Of that percentage, 29.7% to 34.1% of items that could have been diverted were compostable, 23.44% to 25.7% of items could have been recycled, and 15.9% to 16.3% of items have specific disposal guidelines that allows them to be recovered if disposed of properly, including hazardous waste, batteries, electronics, paint, textiles and motor vehicle waste.


The single-stream recycling audit produced bad news for Summit County’s recycling rate. Of all the items thrown into single-stream recycling bins across the county, 28.2% to 29.5% of items were contaminants that can’t be recycled. That could be garbage thrown into recycling bins, recyclables that are not processed properly before being chucked into recycling, or other item that can’t be recycled yet wound up in the recycling stream.

Glass, which can’t be recycled at the landfill, was separately categorized but is also considered a contaminant. If it is included in the contaminant category, that contamination rate jumps to 37.9% in high season and 32.9% in low season, which the report considered “extremely high.”


That basically means that 33% to nearly 40% of the items thrown into single-stream recycling bins across the county are things that can’t be recycled.

The report made five main recommendations based on the audit:

Reduce contaminationTarget specific recyclablesFocus on food wasteCodify waste diversion into county codeDo a better job of recycling textiles.


To reduce contamination, the report recommended that signage and labeling be improved on recycling bins and at recycling facilities to teach people what they should and shouldn’t be throwing away or recycling. More recycling drop sites are also recommended, along with staffing at the sites or installing cameras to ensure contamination is kept to a minimum and people don’t dump their trash into recycling.

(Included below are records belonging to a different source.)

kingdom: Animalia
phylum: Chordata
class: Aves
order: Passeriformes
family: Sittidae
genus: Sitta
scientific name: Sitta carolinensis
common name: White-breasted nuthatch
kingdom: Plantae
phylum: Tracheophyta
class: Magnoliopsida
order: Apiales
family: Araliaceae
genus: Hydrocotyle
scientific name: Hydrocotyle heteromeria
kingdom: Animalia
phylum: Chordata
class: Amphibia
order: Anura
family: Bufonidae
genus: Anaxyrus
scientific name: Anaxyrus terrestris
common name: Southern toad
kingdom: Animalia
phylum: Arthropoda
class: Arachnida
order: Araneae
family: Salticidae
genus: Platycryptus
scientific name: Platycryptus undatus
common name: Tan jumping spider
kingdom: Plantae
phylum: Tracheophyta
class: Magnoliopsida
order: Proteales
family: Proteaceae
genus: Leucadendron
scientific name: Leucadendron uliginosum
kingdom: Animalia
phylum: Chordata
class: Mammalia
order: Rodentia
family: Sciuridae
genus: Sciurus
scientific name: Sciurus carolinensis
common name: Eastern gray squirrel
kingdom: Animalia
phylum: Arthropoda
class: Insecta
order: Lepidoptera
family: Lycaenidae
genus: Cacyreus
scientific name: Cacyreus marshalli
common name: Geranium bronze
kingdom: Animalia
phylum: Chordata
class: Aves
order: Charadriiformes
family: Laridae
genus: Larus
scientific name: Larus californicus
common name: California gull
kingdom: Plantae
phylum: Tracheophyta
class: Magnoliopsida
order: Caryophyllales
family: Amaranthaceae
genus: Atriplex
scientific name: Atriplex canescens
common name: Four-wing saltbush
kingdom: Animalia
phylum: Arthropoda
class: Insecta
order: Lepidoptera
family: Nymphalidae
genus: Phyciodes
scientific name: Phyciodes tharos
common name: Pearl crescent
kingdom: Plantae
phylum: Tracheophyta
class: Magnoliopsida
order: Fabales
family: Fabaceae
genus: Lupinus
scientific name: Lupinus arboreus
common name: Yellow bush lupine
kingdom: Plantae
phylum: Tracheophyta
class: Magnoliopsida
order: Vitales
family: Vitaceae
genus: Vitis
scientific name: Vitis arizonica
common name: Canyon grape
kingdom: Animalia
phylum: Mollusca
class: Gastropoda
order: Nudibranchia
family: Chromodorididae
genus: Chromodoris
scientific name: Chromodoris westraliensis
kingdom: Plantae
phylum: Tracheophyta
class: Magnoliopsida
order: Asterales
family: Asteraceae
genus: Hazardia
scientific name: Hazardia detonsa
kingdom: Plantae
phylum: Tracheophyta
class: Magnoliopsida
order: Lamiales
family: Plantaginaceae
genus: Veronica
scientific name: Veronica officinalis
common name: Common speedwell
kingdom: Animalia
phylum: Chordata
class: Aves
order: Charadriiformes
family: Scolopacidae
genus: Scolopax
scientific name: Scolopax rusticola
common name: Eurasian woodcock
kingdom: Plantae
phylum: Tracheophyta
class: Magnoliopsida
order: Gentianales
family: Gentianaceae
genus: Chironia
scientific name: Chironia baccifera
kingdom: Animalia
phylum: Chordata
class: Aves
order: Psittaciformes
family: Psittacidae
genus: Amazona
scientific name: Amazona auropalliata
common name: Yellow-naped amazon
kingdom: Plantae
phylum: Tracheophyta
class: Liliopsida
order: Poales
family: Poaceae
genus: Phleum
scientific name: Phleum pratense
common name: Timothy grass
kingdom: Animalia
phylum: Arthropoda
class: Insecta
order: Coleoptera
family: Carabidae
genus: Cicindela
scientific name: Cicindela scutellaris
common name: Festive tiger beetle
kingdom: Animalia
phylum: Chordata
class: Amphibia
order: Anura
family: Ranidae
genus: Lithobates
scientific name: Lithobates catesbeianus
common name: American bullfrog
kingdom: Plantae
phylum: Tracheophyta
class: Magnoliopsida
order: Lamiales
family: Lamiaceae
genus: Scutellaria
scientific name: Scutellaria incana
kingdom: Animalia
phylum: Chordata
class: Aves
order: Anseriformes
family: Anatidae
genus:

The report also recommends that guidelines be instituted by waste haulers that would require better standardized labeling of recycling bins, leaving customer feedback forms and leaving behind highly contaminated recycling bins to avoid contaminating other recyclables that have already collected.


Codifying recycling and composting requirements also was recommended by the report. Suggestions included incorporating recycling in planning and permit documents, considering pay-as-you-throw recycling programs, and creating a universal recycling ordinance restructuring landfill tip fees to encourage construction and demolition waste diversion.


The report recommended that the county focus its efforts on segregating certain recyclables to minimize contamination and increase diversion rates. The report recommended cardboard-only, glass-only and metals-only specific depots be installed to increase the diversion rate for those items.


Summit County, with all its bars and restaurants, also has a big problem with discarded food waste. The report recommended a commercial mandate that requires businesses properly divert organics from the landfill, putting county focus on the biggest commercial food waste generators and to continue expanding the compost program.